Christine’s Matcha Mille Crepes Cake
For the crepes
2 cups 2 percent milk
1 cup cake flour
3 tablespoons premium matcha
½ cup maple syrup
For the whipped cream
2 cups heavy whipping cream
¼ cup maple syrup
1. To make the crepes, add milk and maple syrup to a small saucepan and combine well. Heat on medium until milk is warm to the touch. Meanwhile, beat the eggs in a large bowl. Then slowly add small amounts (½ cup at a time) of warm milk to the eggs while whisking. Set up a fine mesh sieve over a bowl and add cake flour, matcha powder and baking powder. Sift the dry ingredients into the batter while whisking until the dry and wet ingredients combine.
2. Set a 10-inch nonstick frying pan on low heat. Once the pan is hot, brush it with oil and remove any excess with a paper towel. Pour the batter just enough to cover the bottom of the frying pan, about ¼ cup. Cook for 2 minutes without touching. When the outside edge of the crepe slightly crisps, flip the crepe using a spatula. Cook the other side for 30 seconds and transfer to a work surface. Continue with the rest of the batter until you have about 16 to 18 crepes. Cook one larger crepe, about double the size — this one will be used as the cake’s top. Chill completely before assembling.

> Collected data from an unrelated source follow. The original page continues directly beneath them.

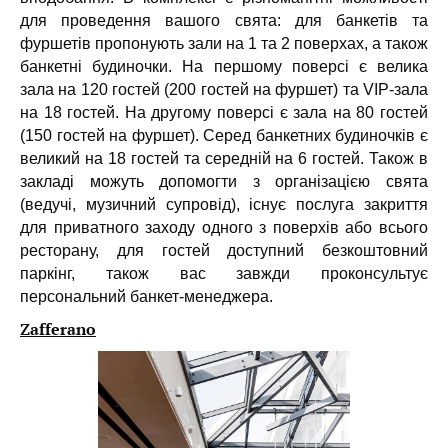
для проведення вашого свята: для банкетів та
фуршетів пропонують зали на 1 та 2 поверхах, а також
банкетні будиночки. На першому поверсі є велика
зала на 120 гостей (200 гостей на фуршет) та VIP-зала
на 18 гостей. На другому поверсі є зала на 80 гостей
(150 гостей на фуршет). Серед банкетних будиночків є
великий на 18 гостей та середній на 6 гостей. Також в
закладі можуть допомогти з організацією свята
(ведучі, музичний супровід), існує послуга закриття
для приватного заходу одного з поверхів або всього
ресторану, для гостей доступний безкоштовний
паркінг, також вас завжди проконсультує
персональний банкет-менеджера.
Zafferano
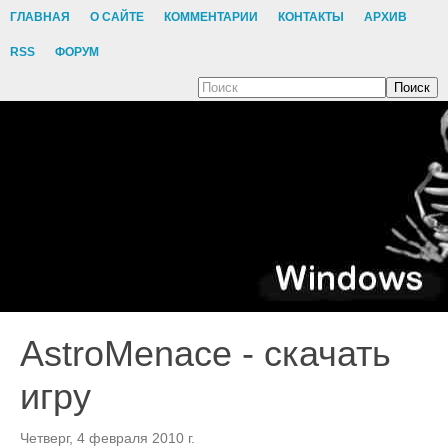
ГЛАВНАЯ
О САЙТЕ
КОММЕНТАРИИ
КОНТАКТЫ
АРХИВ
RSS
ФОРУМ
Поиск
AstroMenace - скачать
игру
Четверг, 4 февраля 2010 г.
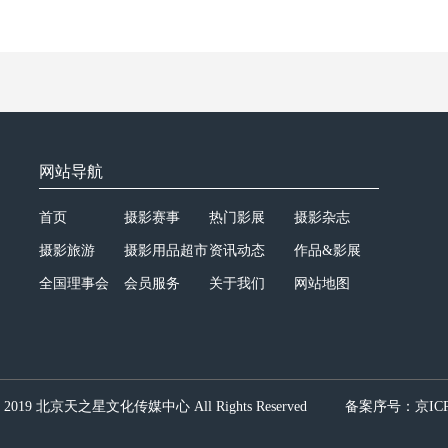
网站导航
首页
摄影赛事
热门影展
摄影杂志
摄影旅游
摄影用品超市
资讯动态
作品&影展
全国理事会
会员服务
关于我们
网站地图
© 2019 北京天之星文化传媒中心 All Rights Reserved
备案序号：
京ICP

3. To make the whipped cream, beat together the cream and maple syrup together until stiff.
4. Prepare two long parchment paper strips, about 2 inches wide, on a work surface or a rotating cake stand. These strips will go under the first layer of crepe (for easy transportation). Place the largest crepe on the surface (this will be the top layer when you flip it). Dollop the freshly whipped cream in the middle and spread evenly, leaving a 2-inch rim. Place another crepe on top and spread cream evenly, leaving a ½-inch rim. Continue this process until the last crepe is placed on top.
5. Prepare a round shallow dish with a large piece of plastic wrap pulled across its top. Smooth out to remove any air pockets. Transfer the stack of crepes to the shallow dish by holding the strips you made. Once you’ve placed it in the center of the bowl, remove the strips. Wrap the mille crepe with the plastic wrap to make the final cake evenly round. Secure the remaining plastic on top with a clip. Refrigerate at least 2 hours until the cake is set. Once chilled, remove the plastic wrap and flip onto a serving platter. Dust the top with matcha powder and serve.